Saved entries

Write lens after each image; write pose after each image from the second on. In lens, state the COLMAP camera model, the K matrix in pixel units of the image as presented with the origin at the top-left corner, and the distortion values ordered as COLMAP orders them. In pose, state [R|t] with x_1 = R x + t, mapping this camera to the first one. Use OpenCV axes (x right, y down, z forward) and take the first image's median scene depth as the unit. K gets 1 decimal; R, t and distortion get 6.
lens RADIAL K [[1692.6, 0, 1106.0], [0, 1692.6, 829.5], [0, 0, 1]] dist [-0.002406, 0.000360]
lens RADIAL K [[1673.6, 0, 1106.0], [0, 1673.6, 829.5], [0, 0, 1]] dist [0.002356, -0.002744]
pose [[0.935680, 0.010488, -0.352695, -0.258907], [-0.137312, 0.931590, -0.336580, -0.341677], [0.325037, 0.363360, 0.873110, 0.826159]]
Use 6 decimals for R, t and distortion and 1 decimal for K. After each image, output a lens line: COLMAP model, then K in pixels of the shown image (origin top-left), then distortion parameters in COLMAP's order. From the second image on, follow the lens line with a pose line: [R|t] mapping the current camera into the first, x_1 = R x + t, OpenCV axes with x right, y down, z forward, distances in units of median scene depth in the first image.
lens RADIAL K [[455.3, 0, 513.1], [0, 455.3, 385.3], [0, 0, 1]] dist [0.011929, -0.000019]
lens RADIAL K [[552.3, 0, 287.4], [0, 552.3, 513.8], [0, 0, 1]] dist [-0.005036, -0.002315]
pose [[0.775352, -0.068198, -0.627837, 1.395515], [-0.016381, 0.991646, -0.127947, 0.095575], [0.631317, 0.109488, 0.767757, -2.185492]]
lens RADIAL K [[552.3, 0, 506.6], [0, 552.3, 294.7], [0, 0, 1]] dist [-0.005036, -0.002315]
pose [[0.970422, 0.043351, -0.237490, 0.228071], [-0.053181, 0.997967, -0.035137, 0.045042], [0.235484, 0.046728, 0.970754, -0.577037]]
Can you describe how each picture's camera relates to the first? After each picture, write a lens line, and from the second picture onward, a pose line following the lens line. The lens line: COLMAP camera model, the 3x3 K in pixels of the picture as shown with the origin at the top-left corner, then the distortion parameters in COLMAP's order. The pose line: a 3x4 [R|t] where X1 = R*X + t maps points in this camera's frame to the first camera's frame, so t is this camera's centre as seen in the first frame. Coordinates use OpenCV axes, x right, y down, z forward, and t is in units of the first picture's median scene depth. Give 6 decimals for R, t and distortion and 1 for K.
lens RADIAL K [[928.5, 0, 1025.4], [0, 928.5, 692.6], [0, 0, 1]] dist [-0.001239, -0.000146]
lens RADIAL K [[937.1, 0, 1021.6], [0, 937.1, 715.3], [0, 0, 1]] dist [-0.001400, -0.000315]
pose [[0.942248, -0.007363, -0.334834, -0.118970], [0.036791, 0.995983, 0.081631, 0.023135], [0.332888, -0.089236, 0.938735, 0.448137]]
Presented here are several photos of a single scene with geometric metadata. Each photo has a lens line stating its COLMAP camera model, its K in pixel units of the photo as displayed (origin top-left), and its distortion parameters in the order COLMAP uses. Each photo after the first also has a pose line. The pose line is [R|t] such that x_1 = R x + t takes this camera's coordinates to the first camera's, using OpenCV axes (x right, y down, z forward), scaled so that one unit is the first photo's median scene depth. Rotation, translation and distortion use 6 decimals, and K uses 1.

■ **Work request**: Rewrite every one of the items above as a numbered list, leaving out any blank lines.

■ **Response**:
1. Write lens after each image; write pose after each image from the second on. In lens, state the COLMAP camera model, the K matrix in pixel units of the image as presented with the origin at the top-left corner, and the distortion values ordered as COLMAP orders them. In pose, state [R|t] with x_1 = R x + t, mapping this camera to the first one. Use OpenCV axes (x right, y down, z forward) and take the first image's median scene depth as the unit. K gets 1 decimal; R, t and distortion get 6.
2. lens RADIAL K [[1692.6, 0, 1106.0], [0, 1692.6, 829.5], [0, 0, 1]] dist [-0.002406, 0.000360]
3. lens RADIAL K [[1673.6, 0, 1106.0], [0, 1673.6, 829.5], [0, 0, 1]] dist [0.002356, -0.002744]
4. pose [[0.935680, 0.010488, -0.352695, -0.258907], [-0.137312, 0.931590, -0.336580, -0.341677], [0.325037, 0.363360, 0.873110, 0.826159]]
5. Use 6 decimals for R, t and distortion and 1 decimal for K. After each image, output a lens line: COLMAP model, then K in pixels of the shown image (origin top-left), then distortion parameters in COLMAP's order. From the second image on, follow the lens line with a pose line: [R|t] mapping the current camera into the first, x_1 = R x + t, OpenCV axes with x right, y down, z forward, distances in units of median scene depth in the first image.
6. lens RADIAL K [[455.3, 0, 513.1], [0, 455.3, 385.3], [0, 0, 1]] dist [0.011929, -0.000019]
7. lens RADIAL K [[552.3, 0, 287.4], [0, 552.3, 513.8], [0, 0, 1]] dist [-0.005036, -0.002315]
8. pose [[0.775352, -0.068198, -0.627837, 1.395515], [-0.016381, 0.991646, -0.127947, 0.095575], [0.631317, 0.109488, 0.767757, -2.185492]]
9. lens RADIAL K [[552.3, 0, 506.6], [0, 552.3, 294.7], [0, 0, 1]] dist [-0.005036, -0.002315]
10. pose [[0.970422, 0.043351, -0.237490, 0.228071], [-0.053181, 0.997967, -0.035137, 0.045042], [0.235484, 0.046728, 0.970754, -0.577037]]
11. Can you describe how each picture's camera relates to the first? After each picture, write a lens line, and from the second picture onward, a pose line following the lens line. The lens line: COLMAP camera model, the 3x3 K in pixels of the picture as shown with the origin at the top-left corner, then the distortion parameters in COLMAP's order. The pose line: a 3x4 [R|t] where X1 = R*X + t maps points in this camera's frame to the first camera's frame, so t is this camera's centre as seen in the first frame. Coordinates use OpenCV axes, x right, y down, z forward, and t is in units of the first picture's median scene depth. Give 6 decimals for R, t and distortion and 1 for K.
12. lens RADIAL K [[928.5, 0, 1025.4], [0, 928.5, 692.6], [0, 0, 1]] dist [-0.001239, -0.000146]
13. lens RADIAL K [[937.1, 0, 1021.6], [0, 937.1, 715.3], [0, 0, 1]] dist [-0.001400, -0.000315]
14. pose [[0.942248, -0.007363, -0.334834, -0.118970], [0.036791, 0.995983, 0.081631, 0.023135], [0.332888, -0.089236, 0.938735, 0.448137]]
15. Presented here are several photos of a single scene with geometric metadata. Each photo has a lens line stating its COLMAP camera model, its K in pixel units of the photo as displayed (origin top-left), and its distortion parameters in the order COLMAP uses. Each photo after the first also has a pose line. The pose line is [R|t] such that x_1 = R x + t takes this camera's coordinates to the first camera's, using OpenCV axes (x right, y down, z forward), scaled so that one unit is the first photo's median scene depth. Rotation, translation and distortion use 6 decimals, and K uses 1.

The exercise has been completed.